The right-wing attack on Shirley Sherrod succeeded in introducing a heroic figure to the mainstream media, after they – and the Obama administration and the NAACP – recovered from their initial knee-jerk defensive response. Time Magazine published an article introducing the real Shirley Sherrod and her long-time struggle for justice within the USDA:
It was 1985, 20 years after her father was murdered by a white man who was never prosecuted, and the nearly 6,000-acre collective farm she had helped form in the early 1970s to create a sort of African-American utopia in the midst of Georgia’s white farming community was going under.

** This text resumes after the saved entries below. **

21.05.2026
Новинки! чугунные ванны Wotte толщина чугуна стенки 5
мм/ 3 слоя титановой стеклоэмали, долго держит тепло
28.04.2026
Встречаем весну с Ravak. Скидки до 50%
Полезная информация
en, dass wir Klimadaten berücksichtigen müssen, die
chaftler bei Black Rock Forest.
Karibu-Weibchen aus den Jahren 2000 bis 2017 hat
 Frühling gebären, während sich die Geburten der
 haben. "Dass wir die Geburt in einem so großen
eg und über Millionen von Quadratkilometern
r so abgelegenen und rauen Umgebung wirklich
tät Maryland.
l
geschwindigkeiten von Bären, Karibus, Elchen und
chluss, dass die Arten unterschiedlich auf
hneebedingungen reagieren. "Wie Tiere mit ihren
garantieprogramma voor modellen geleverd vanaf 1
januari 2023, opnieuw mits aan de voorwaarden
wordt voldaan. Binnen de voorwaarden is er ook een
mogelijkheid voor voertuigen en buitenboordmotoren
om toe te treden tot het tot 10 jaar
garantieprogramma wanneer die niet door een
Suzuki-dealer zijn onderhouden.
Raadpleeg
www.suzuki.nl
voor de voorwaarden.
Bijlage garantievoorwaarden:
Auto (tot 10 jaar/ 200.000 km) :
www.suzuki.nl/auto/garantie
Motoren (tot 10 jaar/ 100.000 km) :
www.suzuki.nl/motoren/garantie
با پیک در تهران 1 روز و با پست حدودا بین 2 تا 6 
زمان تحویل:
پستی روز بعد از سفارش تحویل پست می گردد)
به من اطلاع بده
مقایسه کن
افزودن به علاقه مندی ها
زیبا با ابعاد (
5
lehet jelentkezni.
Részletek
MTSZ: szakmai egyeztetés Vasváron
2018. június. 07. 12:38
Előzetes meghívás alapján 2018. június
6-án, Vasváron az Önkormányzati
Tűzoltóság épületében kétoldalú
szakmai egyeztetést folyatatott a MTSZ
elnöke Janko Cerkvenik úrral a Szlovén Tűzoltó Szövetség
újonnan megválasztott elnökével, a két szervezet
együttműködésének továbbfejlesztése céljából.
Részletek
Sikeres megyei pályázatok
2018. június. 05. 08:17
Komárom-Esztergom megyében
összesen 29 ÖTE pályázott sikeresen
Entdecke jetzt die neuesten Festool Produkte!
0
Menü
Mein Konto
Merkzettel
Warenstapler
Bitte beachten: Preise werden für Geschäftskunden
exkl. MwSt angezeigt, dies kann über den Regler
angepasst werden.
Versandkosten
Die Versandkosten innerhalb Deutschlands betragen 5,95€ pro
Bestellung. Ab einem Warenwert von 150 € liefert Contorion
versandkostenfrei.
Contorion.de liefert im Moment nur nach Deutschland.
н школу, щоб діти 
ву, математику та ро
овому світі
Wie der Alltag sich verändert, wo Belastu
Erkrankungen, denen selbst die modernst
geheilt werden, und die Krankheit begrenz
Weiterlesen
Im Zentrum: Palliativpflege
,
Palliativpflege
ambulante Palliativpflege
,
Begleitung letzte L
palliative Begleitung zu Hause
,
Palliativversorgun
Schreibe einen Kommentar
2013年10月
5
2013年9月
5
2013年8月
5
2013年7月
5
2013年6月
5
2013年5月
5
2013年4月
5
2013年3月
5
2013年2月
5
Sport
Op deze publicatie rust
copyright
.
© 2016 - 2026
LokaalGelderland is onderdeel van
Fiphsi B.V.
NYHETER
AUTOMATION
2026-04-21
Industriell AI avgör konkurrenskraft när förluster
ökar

It’s a struggle she shared with her husband, SNCC leader, Freedom Rider and life-long civil rights activist Reverend Charles Sherrod. PBS includes a profile in their “This Far By Faith” documentary:
Charles Sherrod was born in Petersburg, Virginia in 1937 and raised by his grandmother, a devout Baptist. Sherrod grew up singing in the choir, attending Sunday school and even preaching to other children at Mount Olivet Baptist Church. He first became aware of racism at age two, when his mother yanked him out of a front seat and pulled him to the back of a bus. He took his first step toward activism in 1954, just after the Supreme Court decision to desegregate public schools. A friend asked him if he wanted to desegregate the white churches, and so the two “sat-in” at white services in Petersburg, long before the sit-in movement began….
Today Maureen Dowd pointed out the problems with an administration (and NAACP leadership) that chose to believe a right-wing attack rather than taking a few minutes to check the facts:
The West Wing white guys who pushed to ditch Shirley Sherrod before Glenn Beck could pounce not only didn’t bother to Google, they weren’t familiar enough with civil rights history to recognize the name Sherrod. And they didn’t return the calls and e-mail of prominent blacks who tried to alert them that something was wrong.
I hope Sherrod agrees to go back to work in Washington. We need her there. And if not in the USDA, then maybe, as Maureen Dowd suggests, in the White House.